**Task item:** Gather every line in the records that contains the word "только" and copy each of those lines in full.

**Data supplied:**

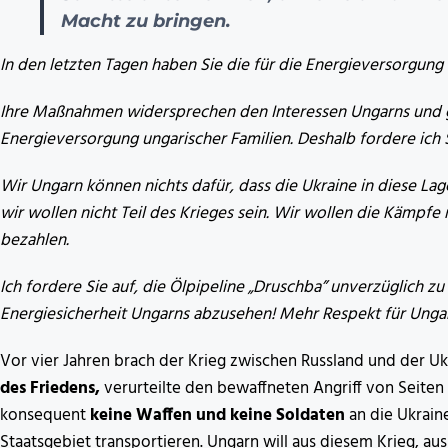
Macht zu bringen.
In den letzten Tagen haben Sie die für die Energieversorgung
Ihre Maßnahmen widersprechen den Interessen Ungarns und g
Energieversorgung ungarischer Familien. Deshalb fordere ich Si
Wir Ungarn können nichts dafür, dass die Ukraine in diese Lag
wir wollen nicht Teil des Krieges sein. Wir wollen die Kämpfe 
bezahlen.
Ich fordere Sie auf, die Ölpipeline „Druschba” unverzüglich z
Energiesicherheit Ungarns abzusehen! Mehr Respekt für Unga
Vor vier Jahren brach der Krieg zwischen Russland und der Uk
des Friedens,
verurteilte den bewaffneten Angriff von Seiten R
konsequent
keine Waffen und keine Soldaten
an die Ukrain
Staatsgebiet transportieren. Ungarn will aus diesem Krieg, au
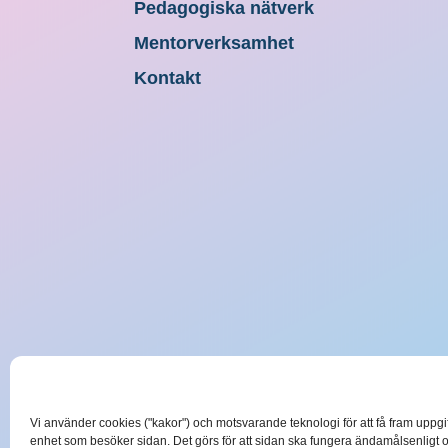
Pedagogiska nätverk
Mentorverksamhet
Kontakt
Vi använder cookies ("kakor") och motsvarande teknologi för att få fram uppg
enhet som besöker sidan. Det görs för att sidan ska fungera ändamålsenligt 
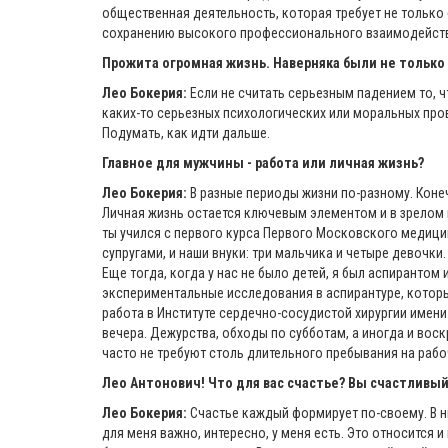
общественная деятельность, которая требует не только
сохранению высокого профессионального взаимодейст
Прожита огромная жизнь. Наверняка были не только 
Лео Бокерия:
Если не считать серьезным падением то, чт
каких-то серьезных психологических или моральных про
Подумать, как идти дальше.
Главное для мужчины - работа или личная жизнь?
Лео Бокерия:
В разные периоды жизни по-разному. Коне
Личная жизнь остается ключевым элементом и в зрелом во
ты учился с первого курса Первого Московского медицин
супругами, и наши внуки: три мальчика и четыре девочк
Еще тогда, когда у нас не было детей, я был аспиранто
экспериментальные исследования в аспирантуре, которые
работа в Институте сердечно-сосудистой хирургии имени Б
вечера. Дежурства, обходы по субботам, а иногда и вос
часто не требуют столь длительного пребывания на рабоч
Лео Антонович! Что для вас счастье? Вы счастливы
Лео Бокерия:
Счастье каждый формирует по-своему. В ны
для меня важно, интересно, у меня есть. Это относится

**Answer below:**
общественная деятельность, которая требует не только
Прожита огромная жизнь. Наверняка были не только 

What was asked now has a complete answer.